Ano A 21 domingo tempo comum
XXI domingo do tempo comum
Autor: Luciano Manicardi
XXI domingo do tempo comum
Autor: Luciano Manicardi
Is 22,19-23; Sl 137,1-2a.2bc-3.6.8bc; Rm 11,33-36; Mt 16,13-20
Isaías, o profeta do século VIII, fala de uma obscura troca de poder no reino de Judá. O vizir, o superintendente do palácio, Chebna, é afastado e no seu lugar Deus põe Eliaquim, “servo do Senhor” (Is 22,20), entregando-lhe símbolos da autoridade: as chaves do palácio real, o poder de abrir e fechar, o dever e a responsabilidade de zelar pela vida no palácio do rei (1.ª leitura). Estas imagens são aplicadas a Pedro, que Jesus investe na missão de exercer uma autoridade decisiva no seio da Igreja (evangelho). O tema da autoridade é, assim, central nas leituras. Uma autoridade que é dom do alto e, portanto, não é motivo de vanglória, mas de humildade, de agradecimento, de serviço.
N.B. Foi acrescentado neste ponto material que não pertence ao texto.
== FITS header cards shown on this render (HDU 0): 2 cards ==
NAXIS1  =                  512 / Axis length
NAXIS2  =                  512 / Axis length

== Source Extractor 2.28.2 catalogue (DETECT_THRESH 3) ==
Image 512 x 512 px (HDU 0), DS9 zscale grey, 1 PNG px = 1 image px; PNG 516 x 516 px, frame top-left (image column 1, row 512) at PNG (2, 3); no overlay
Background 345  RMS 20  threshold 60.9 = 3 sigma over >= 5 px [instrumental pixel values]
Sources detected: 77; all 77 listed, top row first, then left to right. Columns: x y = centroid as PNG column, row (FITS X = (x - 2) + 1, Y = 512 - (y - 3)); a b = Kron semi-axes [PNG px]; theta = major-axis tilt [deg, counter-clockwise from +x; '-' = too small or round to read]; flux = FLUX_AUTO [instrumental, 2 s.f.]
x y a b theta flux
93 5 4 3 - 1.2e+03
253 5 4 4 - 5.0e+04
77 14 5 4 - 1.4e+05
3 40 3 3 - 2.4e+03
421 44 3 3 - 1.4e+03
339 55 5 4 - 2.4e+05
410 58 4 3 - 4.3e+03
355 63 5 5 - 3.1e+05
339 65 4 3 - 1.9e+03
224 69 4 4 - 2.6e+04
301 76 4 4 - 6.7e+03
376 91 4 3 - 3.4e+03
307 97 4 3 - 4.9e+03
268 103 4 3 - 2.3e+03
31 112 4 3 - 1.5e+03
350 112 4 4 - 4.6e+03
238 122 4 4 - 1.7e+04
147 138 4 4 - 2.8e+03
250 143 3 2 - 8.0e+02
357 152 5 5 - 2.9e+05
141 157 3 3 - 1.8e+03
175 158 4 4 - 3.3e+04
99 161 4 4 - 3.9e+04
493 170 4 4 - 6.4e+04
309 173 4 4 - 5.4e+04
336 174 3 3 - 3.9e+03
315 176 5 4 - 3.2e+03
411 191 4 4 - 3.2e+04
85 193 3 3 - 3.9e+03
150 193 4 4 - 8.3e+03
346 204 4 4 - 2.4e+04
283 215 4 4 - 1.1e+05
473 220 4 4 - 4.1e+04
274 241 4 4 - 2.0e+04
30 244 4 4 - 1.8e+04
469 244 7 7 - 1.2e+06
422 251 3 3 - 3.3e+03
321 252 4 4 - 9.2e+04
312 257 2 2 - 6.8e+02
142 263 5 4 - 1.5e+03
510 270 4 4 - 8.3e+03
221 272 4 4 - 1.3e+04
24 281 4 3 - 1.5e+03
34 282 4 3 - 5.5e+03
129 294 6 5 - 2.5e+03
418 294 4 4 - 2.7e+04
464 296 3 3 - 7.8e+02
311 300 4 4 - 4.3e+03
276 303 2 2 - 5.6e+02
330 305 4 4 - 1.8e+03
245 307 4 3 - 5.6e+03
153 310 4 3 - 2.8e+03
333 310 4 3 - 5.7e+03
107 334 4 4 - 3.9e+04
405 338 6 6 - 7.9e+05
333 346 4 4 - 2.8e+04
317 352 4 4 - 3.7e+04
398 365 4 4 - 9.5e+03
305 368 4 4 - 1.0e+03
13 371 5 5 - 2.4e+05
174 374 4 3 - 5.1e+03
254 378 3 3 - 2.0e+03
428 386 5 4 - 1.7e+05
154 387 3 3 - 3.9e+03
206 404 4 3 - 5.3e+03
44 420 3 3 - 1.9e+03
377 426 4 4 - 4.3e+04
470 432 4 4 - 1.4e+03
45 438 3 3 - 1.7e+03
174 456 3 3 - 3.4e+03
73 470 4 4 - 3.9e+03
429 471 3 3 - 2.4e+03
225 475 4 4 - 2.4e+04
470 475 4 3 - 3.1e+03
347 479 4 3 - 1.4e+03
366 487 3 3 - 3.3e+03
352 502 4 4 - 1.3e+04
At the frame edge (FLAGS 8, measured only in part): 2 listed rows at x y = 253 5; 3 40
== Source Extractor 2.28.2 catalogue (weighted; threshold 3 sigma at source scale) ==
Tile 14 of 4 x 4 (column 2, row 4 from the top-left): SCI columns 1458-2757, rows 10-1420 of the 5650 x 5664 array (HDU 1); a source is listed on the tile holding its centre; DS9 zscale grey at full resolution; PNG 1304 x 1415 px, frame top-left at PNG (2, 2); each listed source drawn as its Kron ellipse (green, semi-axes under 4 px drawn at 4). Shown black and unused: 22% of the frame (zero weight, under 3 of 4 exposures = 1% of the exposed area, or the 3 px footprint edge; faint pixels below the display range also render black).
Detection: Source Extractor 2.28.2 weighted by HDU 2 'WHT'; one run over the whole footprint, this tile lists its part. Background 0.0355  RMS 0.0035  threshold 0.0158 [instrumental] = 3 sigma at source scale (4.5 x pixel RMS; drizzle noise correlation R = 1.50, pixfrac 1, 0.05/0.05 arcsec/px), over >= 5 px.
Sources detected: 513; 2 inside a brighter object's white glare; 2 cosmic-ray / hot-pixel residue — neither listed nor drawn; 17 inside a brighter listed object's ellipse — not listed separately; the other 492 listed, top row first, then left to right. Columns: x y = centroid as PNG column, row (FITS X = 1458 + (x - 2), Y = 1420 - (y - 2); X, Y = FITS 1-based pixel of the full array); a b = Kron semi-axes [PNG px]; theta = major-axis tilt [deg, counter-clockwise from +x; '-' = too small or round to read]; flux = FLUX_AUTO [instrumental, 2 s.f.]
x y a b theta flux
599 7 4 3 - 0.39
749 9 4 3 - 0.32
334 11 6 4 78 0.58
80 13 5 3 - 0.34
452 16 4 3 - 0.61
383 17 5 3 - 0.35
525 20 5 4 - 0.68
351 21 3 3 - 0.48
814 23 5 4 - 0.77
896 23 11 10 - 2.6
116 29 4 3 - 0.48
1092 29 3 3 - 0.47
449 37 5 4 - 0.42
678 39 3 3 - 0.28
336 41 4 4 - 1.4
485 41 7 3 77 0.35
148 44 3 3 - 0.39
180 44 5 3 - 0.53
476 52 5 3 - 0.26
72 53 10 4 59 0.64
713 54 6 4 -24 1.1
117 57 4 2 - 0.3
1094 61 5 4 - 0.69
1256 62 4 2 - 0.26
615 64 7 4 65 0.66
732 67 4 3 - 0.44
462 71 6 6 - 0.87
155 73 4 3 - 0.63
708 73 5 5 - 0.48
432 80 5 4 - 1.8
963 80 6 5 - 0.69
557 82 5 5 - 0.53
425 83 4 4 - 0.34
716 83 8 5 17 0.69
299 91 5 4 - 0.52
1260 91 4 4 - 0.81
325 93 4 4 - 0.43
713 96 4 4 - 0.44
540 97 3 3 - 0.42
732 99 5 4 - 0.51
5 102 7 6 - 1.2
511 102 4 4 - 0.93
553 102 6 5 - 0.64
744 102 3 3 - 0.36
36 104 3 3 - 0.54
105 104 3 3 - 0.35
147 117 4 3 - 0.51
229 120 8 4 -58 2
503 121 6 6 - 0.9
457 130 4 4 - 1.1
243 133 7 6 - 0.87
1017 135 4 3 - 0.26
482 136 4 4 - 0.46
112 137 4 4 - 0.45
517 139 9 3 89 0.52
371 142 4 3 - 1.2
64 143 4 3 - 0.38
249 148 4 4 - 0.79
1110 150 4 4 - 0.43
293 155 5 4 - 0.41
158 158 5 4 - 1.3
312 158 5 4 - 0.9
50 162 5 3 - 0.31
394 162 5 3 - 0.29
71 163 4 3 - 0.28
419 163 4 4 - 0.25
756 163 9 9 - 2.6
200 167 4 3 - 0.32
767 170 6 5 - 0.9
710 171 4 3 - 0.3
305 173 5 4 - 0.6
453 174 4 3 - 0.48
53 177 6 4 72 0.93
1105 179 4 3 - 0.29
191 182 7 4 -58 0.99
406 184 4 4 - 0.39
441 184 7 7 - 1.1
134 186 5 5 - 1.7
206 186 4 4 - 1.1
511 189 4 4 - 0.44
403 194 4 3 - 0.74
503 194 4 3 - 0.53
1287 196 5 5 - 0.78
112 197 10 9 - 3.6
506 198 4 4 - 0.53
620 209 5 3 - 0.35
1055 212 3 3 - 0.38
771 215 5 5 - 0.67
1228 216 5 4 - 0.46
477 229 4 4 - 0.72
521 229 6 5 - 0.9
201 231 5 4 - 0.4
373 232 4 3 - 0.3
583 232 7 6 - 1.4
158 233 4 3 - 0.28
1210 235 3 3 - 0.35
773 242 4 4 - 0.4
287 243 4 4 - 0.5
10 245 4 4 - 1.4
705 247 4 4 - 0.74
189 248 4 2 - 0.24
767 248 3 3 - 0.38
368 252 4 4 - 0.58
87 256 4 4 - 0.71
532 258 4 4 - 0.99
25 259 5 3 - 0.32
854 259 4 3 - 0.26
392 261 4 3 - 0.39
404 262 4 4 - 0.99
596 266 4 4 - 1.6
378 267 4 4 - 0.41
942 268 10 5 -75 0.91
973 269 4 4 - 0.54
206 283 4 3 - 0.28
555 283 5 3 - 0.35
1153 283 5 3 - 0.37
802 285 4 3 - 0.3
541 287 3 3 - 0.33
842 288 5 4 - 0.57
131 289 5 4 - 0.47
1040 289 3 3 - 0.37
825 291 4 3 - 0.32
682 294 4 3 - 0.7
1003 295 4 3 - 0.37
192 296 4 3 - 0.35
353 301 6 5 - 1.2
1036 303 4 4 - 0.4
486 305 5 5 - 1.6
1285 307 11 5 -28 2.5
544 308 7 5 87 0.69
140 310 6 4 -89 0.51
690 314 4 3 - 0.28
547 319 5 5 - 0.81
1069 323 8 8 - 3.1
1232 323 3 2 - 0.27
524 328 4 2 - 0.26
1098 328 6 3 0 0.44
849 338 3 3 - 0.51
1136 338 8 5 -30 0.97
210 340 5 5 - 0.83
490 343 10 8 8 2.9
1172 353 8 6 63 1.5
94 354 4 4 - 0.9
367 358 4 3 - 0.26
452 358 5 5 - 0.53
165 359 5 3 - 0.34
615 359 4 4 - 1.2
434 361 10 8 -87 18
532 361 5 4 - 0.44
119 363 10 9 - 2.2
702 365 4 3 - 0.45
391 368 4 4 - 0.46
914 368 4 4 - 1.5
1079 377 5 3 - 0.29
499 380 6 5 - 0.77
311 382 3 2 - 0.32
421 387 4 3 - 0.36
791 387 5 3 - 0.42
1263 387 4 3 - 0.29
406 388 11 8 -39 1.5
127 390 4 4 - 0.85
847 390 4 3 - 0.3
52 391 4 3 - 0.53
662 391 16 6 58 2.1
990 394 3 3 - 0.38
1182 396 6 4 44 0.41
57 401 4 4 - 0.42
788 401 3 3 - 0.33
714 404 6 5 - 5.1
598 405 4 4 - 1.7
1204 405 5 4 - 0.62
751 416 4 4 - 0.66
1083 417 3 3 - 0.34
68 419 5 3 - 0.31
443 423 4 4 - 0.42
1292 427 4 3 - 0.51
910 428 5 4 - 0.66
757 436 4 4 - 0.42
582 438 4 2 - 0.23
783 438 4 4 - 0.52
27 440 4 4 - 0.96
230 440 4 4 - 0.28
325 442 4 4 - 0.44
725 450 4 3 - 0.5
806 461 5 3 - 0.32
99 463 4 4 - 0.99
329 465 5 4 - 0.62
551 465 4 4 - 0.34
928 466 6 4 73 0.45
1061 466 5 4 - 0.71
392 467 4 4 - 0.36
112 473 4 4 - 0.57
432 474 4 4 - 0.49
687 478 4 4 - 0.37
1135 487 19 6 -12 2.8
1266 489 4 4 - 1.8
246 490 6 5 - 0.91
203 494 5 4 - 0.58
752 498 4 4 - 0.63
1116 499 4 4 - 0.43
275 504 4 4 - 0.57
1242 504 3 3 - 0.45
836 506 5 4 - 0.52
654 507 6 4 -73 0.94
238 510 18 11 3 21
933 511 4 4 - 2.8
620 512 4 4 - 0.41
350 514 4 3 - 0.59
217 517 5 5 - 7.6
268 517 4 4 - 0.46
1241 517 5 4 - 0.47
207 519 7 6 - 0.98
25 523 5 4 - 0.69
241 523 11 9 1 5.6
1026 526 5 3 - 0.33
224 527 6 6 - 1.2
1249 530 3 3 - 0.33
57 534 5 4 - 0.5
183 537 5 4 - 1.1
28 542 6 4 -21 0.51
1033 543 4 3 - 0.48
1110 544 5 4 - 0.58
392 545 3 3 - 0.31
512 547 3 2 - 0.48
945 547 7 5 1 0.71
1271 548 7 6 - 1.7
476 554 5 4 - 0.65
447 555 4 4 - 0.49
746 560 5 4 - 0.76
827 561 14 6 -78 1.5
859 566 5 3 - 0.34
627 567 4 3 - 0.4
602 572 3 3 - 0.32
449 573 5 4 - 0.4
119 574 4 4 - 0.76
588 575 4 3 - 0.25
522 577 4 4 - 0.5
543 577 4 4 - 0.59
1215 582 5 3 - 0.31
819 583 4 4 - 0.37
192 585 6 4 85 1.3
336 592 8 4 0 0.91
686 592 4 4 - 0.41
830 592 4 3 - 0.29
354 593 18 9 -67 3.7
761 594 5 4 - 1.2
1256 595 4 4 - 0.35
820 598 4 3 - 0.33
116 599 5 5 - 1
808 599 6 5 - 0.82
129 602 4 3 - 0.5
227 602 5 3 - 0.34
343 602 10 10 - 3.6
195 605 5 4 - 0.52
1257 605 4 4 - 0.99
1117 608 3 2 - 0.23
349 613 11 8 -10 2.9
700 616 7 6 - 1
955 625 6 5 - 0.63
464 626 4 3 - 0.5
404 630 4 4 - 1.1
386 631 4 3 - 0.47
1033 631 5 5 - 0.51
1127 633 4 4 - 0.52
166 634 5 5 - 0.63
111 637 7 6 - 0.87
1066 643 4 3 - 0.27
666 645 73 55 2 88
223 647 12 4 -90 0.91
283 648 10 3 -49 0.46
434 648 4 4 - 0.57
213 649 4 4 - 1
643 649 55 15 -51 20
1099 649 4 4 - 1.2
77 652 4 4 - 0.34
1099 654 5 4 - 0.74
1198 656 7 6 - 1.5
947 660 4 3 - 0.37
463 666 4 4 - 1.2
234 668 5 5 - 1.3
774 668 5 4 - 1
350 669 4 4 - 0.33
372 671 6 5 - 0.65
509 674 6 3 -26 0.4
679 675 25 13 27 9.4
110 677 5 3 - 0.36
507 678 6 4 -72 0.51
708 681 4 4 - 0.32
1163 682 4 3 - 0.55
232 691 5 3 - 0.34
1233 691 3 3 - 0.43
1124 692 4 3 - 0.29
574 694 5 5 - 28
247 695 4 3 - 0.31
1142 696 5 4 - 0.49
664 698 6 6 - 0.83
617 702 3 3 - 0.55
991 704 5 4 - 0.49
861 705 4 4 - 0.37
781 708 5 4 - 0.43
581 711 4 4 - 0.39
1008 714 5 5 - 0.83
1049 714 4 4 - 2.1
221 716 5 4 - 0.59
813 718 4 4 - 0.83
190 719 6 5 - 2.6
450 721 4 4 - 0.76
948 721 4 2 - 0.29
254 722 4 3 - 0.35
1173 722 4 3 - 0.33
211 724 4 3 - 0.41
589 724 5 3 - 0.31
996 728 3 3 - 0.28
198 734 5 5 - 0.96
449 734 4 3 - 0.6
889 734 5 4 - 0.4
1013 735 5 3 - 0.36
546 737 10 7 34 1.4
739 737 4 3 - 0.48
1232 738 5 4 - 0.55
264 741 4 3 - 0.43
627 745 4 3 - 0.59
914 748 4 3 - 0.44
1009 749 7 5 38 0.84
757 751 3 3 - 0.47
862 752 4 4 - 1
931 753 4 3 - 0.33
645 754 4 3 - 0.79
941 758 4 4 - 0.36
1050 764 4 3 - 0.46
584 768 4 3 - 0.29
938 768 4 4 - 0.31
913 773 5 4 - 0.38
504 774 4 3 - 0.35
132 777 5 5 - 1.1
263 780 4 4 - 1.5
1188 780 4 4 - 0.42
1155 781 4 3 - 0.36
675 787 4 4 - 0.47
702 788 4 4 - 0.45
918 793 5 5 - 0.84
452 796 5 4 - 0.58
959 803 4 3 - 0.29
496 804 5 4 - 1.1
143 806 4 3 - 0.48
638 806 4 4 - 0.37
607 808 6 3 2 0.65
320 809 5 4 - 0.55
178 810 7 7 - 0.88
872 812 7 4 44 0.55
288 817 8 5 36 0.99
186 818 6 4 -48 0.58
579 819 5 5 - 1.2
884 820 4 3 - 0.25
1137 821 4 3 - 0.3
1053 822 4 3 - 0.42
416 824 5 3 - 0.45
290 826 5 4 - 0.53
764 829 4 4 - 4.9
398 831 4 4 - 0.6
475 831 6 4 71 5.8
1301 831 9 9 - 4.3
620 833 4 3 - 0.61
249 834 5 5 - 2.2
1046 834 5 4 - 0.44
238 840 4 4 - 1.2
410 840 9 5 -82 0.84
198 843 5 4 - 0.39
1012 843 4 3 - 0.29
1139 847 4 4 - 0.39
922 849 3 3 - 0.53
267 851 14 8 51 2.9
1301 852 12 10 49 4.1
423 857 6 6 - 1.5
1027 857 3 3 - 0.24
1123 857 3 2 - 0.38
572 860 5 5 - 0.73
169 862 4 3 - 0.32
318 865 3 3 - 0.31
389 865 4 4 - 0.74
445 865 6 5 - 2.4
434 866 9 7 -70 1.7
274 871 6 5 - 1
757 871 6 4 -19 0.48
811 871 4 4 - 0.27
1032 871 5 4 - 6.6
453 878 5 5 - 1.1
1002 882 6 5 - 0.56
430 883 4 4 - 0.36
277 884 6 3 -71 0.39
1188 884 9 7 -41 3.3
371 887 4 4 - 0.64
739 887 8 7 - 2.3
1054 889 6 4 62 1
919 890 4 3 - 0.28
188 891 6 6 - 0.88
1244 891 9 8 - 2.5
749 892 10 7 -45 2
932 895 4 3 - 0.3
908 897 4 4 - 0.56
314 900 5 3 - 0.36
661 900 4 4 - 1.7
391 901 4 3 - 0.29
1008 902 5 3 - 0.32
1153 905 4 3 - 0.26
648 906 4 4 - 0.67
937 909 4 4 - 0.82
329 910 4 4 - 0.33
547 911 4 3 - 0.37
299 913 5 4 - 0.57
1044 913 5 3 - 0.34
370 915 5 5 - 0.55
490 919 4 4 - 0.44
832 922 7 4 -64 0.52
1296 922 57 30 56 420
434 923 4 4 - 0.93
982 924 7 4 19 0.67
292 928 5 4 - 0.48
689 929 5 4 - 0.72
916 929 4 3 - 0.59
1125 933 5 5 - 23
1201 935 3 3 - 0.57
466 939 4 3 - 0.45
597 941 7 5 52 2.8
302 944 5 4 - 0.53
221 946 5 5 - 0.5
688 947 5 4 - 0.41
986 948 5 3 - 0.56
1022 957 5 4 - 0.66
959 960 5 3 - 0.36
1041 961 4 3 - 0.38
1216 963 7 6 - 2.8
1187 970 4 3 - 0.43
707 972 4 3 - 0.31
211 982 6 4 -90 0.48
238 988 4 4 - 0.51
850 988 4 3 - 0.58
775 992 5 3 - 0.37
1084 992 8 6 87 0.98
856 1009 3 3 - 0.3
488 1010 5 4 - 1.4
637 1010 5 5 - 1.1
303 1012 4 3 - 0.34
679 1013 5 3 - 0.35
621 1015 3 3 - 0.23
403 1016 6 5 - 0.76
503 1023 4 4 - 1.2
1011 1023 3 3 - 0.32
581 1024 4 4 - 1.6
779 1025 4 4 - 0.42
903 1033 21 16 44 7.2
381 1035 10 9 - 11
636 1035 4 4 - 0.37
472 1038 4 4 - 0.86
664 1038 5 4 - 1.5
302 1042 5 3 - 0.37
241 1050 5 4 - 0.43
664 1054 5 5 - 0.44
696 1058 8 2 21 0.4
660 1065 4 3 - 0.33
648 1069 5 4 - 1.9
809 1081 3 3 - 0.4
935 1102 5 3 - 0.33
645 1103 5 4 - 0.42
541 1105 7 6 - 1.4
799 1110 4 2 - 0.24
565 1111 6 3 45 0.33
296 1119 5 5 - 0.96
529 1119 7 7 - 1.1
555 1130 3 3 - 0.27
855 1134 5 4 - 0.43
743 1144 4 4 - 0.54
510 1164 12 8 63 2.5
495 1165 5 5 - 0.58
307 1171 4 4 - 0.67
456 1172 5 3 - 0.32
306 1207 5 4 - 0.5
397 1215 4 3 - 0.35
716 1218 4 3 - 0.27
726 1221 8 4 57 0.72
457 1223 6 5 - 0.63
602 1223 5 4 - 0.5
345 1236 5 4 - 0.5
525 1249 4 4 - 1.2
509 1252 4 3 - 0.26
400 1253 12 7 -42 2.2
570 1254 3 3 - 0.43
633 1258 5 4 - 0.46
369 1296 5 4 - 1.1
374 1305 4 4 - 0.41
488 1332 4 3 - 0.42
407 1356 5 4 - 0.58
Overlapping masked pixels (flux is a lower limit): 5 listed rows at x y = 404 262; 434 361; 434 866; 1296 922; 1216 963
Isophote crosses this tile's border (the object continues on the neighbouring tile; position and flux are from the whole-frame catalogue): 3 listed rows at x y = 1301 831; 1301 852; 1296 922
A pergunta de Jesus “Vós, quem dizeis que eu sou?” (Mt 16,15) não espera uma definição dogmática ou uma fórmula de fé, mas interpela sobre a qualidade do envolvimento pessoal com Jesus: por aí se verá se ele é o Senhor, o Messias, o Filho de Deus, ou simplesmente um mestre, um sábio. Aquela pergunta interpela sobre a qualidade da relação que o crente mantém com Jesus. Deixar-se habitar e trabalhar por aquela interpelação é talvez a coisa mais importante na escuta desta perícope do evangelho.
As palavras de Jesus a Pedro (“Tu és Pedro…”), que o investem na autoridade de quem exerce um ministério decisivo para a unidade e a comunhão da Igreja, não retiram a fraqueza e a fragilidade do próprio Pedro, como mostra a continuação do texto do evangelho (cf. Mt 16,21-23). Ainda que edificada sobre rocha, a Igreja é confiada à fragilidade e à instabilidade dos homens. A autoridade de Pedro não fica diminuída, mas sem dúvida que será sempre acompanhada da sua fragilidade constitutiva, pois “o destino da Igreja é como o de Cristo: um caminho na contradição” (Bruno Maggioni). Além disso, a própria experiência da fragilidade vivida na 1.ª pessoa pode libertar a autoridade do risco de desvio no poder, pode ser salvífico memorial da fragilidade dos outros homens e pode fazer do exercício da autoridade a narrativa da misericórdia de Deus.
A expressão “carne e sangue” (Mt 16,17) remete para o humano. O humano na sua fraqueza e fragilidade, mas também na sua vitalidade, na sua força vital, nos seus dons e nas suas capacidades, nas componentes que tornam vivo um homem: inteligência, intuição, sabedoria, criatividade. O texto põe-nos o problema do discernimento entre o que vem de Deus e o que vem de nós, que não é necessariamente discernimento entre bem e mal, mas entre o que, por mais nobre que seja, nasce da nossa humanidade e o que provém do mistério divino e para o qual nos fazemos receptáculo que acolhe. Para acolher o dom do discernimento não é preciso recorrer a técnicas espirituais, mas perseguir uma educação do coração para nos tornarmos pequenos, mais simples; para entrarmos no movimento de conversão que conduz a reconhecermo-nos filhos em relação ao abbá; para penetrarmos cada vez mais fundo no conhecimento de Jesus.
A imagem da pedra remete para o sólido alicerce sobre o qual se pode construir um edifício. Remete em particular para a pedra das fundações do templo (cf. Is 28,14-18). Se o alicerce da Igreja é Cristo, Pedro participa nesta missão: a sua confissão de fé é elemento basilar do edifício eclesial. A sua missão é “fortalecer” e “confirmar” na fé os irmãos (cf. Lc 22,32).
As portas das cidades eram o lugar onde se travavam os combates decisivos. A Igreja de Cristo opõe-se ao poder do mal e da morte (“as portas do Hades”: Mt 16,18) e combate-o com todas as suas forças: o anúncio do Evangelho, os sacramentos, a prática da caridade. O poder da morte não será mais forte do que o p de vida anunciado e testemunhado na Igreja alicerçada no Cristo ressuscitado.
Se as chaves indicam uma autoridade doutrinal (cf. Lc 11,52: “a chave da ciência”) e de governo (cf. Is 22,22), a expressão desligar e ligar implica uma autoridade disciplinar: proibir e permitir, excluir e readmitir. Este poder não está reservado exclusivamente a Pedro, mas estendido também aos outros discípulos (cf. Mt 18,18), portanto, é colegial.